I carry her with me, I carry her in my heart.

i carry your heart
with me (i carry it
in my heart) i am
never without it
(anywhere i go you go, my dear)
~ee cummings

6 comments:

Alissa said...

I love this post...and am in tears because of it. You put it down so well... Thank you. You make me believe that everything I have done this past year is me doing what's best for me...maybe Kennedy is guiding me just like Charlotte is there with you. I'd like to believe that. We both need our daughters...and thank goodness that there are signs for us that show us they are there. ((Hugs))

Hope's Mama said...

No words today. Just nodding and tears.
xo

Ya Chun said...

Your bond with Charlotte is beautiful. Your words bring tears to my eyes and inspiration to my heart.

Big Love, Big Acceptance - or so I say said...

Oh my. This is truly beautiful.

My daughter's year anniversary dates for her birth and death are quickly approaching (9/25-9/28) and I am struggling with my grief and how to honor my daughter. Your words inspire me to be more present to what I need right now.
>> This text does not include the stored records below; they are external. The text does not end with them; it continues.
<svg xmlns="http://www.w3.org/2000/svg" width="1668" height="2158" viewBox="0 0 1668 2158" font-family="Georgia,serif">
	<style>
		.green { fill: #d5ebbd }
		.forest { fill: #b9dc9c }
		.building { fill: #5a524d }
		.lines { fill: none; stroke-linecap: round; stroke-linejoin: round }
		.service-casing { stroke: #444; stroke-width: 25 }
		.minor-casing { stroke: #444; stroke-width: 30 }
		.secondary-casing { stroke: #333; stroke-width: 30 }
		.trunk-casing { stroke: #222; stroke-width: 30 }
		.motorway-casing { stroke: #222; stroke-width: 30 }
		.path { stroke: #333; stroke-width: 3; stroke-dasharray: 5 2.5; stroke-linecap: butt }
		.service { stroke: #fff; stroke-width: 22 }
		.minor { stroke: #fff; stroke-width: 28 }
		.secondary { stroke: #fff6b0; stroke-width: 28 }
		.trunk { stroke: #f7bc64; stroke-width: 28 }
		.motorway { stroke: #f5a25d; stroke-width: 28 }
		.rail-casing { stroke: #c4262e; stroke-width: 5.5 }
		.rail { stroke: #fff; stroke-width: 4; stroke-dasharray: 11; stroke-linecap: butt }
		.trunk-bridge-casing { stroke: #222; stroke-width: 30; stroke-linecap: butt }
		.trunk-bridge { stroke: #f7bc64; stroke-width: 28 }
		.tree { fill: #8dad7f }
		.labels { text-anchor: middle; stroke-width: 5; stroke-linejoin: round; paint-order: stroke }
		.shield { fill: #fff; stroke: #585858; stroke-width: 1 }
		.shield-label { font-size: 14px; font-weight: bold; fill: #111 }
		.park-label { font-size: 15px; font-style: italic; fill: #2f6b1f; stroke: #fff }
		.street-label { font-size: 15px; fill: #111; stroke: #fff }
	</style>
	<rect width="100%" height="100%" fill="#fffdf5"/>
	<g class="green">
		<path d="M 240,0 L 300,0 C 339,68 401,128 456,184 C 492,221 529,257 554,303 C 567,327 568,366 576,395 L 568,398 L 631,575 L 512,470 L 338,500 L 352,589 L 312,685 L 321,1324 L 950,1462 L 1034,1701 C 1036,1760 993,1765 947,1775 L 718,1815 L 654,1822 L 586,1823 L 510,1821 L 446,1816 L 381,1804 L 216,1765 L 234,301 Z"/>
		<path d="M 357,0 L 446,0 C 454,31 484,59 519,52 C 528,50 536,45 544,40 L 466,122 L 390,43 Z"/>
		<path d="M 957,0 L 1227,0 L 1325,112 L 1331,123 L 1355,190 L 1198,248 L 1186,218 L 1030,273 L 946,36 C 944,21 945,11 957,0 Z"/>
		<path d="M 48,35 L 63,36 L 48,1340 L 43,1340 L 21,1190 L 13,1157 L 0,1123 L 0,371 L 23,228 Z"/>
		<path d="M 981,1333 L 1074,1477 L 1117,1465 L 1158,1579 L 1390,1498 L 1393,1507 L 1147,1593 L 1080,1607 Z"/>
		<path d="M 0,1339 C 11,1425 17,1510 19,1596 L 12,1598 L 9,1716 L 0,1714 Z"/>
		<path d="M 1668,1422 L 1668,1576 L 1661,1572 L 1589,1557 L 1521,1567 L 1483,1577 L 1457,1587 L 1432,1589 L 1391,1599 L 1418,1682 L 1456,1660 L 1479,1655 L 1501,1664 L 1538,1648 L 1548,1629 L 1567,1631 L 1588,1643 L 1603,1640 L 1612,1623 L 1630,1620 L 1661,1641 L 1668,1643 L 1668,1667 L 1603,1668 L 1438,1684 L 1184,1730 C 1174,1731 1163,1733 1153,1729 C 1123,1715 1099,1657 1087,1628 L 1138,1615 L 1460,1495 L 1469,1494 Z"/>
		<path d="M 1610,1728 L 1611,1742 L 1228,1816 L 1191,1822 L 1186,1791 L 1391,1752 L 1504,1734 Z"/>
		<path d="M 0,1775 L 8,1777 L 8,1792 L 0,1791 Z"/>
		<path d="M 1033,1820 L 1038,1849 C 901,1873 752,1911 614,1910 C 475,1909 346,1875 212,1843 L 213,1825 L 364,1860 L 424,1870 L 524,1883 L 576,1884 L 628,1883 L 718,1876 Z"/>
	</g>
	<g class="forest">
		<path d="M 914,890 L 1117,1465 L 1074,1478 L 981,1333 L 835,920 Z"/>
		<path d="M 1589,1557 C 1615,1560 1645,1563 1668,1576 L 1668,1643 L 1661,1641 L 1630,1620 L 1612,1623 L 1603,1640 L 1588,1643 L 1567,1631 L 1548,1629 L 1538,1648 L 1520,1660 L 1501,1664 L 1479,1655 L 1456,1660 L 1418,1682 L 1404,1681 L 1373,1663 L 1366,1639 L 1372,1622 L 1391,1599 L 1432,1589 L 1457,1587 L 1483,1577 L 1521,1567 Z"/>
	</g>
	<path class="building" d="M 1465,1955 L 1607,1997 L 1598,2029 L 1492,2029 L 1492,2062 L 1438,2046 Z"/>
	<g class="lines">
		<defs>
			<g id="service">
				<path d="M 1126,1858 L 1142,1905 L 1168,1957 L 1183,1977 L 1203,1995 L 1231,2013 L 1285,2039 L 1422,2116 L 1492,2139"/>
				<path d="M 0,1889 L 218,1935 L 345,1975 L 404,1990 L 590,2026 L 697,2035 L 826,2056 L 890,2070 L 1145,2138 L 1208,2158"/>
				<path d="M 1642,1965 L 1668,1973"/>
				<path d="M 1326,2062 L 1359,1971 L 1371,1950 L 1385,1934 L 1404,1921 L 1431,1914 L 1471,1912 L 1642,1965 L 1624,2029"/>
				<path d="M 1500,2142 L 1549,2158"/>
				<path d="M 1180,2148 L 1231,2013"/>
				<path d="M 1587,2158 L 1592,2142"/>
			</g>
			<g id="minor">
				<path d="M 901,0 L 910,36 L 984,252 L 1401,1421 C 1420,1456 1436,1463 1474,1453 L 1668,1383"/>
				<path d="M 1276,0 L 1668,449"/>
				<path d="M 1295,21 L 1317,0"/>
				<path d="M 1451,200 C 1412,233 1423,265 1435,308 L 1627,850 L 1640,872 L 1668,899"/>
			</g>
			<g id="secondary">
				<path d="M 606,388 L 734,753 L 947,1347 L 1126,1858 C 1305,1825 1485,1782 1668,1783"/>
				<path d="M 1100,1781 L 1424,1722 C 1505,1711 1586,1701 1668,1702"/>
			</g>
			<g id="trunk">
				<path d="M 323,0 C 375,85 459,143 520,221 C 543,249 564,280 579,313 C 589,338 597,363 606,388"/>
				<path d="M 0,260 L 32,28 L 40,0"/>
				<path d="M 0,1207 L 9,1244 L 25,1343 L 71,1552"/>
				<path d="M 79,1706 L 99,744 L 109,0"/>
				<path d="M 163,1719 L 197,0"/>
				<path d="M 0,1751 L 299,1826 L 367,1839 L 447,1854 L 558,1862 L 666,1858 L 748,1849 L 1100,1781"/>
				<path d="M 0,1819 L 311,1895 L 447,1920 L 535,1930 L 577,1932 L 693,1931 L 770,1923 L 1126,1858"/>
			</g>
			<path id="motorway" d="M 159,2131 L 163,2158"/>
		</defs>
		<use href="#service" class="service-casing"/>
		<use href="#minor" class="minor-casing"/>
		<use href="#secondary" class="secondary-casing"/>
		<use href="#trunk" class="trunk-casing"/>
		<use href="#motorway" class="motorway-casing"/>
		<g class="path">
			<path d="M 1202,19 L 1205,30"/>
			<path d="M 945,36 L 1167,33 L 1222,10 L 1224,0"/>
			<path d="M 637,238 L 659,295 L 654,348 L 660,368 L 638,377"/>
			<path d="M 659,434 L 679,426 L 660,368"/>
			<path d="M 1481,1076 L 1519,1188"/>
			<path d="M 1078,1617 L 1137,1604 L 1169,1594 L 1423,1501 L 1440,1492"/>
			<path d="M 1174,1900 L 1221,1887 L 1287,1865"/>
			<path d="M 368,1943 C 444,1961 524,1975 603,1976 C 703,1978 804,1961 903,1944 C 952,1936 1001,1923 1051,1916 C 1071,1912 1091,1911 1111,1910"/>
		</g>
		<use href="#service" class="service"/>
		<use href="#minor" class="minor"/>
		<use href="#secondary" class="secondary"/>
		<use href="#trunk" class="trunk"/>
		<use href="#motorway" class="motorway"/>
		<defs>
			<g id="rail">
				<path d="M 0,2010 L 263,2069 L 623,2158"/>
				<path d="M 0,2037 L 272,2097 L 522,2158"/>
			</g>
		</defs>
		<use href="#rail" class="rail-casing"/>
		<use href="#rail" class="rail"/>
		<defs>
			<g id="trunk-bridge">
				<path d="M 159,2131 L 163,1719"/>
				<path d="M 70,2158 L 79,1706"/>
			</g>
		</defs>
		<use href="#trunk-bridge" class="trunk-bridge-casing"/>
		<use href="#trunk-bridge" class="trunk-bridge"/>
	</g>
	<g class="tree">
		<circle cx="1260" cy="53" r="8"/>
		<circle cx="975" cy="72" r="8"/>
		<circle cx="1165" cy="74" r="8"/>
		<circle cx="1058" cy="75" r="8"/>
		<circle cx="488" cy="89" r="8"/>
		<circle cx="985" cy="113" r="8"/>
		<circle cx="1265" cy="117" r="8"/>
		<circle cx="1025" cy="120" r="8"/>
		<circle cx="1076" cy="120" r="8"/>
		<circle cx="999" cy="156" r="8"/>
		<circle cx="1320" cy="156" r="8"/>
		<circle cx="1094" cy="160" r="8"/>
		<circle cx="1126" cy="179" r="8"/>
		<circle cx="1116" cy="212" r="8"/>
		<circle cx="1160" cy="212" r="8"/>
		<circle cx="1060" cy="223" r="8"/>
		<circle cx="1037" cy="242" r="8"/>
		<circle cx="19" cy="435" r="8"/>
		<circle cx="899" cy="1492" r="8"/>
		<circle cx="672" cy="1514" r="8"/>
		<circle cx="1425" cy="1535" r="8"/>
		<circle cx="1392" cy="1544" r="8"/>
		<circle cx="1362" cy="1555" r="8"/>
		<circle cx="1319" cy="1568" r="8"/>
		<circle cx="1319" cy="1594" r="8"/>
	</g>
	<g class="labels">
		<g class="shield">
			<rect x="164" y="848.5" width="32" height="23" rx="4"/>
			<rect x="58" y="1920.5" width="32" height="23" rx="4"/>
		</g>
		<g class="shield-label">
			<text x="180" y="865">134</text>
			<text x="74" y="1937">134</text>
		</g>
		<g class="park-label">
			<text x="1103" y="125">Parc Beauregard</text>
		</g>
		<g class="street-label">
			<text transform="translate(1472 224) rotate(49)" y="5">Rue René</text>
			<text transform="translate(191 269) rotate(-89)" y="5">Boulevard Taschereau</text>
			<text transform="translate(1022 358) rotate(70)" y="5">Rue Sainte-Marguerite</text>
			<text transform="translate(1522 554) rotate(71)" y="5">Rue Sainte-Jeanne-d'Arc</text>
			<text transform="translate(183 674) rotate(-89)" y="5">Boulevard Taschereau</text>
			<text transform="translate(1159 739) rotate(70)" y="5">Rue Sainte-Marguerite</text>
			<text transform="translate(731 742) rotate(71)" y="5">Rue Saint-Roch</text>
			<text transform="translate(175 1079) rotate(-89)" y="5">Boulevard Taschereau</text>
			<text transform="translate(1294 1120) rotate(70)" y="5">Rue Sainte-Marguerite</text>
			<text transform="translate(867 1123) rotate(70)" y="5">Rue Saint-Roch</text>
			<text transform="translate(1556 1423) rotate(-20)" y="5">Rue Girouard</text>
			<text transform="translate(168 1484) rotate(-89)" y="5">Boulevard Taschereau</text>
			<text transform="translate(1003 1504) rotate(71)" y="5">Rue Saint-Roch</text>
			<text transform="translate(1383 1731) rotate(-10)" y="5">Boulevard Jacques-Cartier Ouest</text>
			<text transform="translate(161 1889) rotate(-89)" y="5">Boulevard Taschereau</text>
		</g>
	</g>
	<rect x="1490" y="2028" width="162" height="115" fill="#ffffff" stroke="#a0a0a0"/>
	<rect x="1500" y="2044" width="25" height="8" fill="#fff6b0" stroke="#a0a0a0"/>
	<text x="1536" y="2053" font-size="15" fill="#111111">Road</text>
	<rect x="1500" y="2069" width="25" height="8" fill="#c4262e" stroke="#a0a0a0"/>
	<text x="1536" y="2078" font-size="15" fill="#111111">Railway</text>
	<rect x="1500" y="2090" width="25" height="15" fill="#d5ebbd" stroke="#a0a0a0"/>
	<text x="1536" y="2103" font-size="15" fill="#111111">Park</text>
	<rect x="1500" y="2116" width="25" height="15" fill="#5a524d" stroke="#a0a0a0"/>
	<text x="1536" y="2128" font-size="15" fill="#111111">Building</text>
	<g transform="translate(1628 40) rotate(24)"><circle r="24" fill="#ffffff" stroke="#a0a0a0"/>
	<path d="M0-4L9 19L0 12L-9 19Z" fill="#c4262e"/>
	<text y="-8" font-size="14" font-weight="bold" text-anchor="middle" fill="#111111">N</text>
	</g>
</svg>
So far I like to think I've really been present for my grief and do what I need to do, but I've lost touch with that over the last couple of weeks. Guess the year anniversary is feeling bigger than I could have imagined.

I find comfort in reading words.

Pietrowski's of North Andover said...

once again...thank you. So beautiful.

Claire T said...

I lost my son Daniel 3 weeks ago today. This post is so beautiful. It tells me what my heart is feeling but cannot say. And it gives me hope that his death will some day make sense to me. Thank you.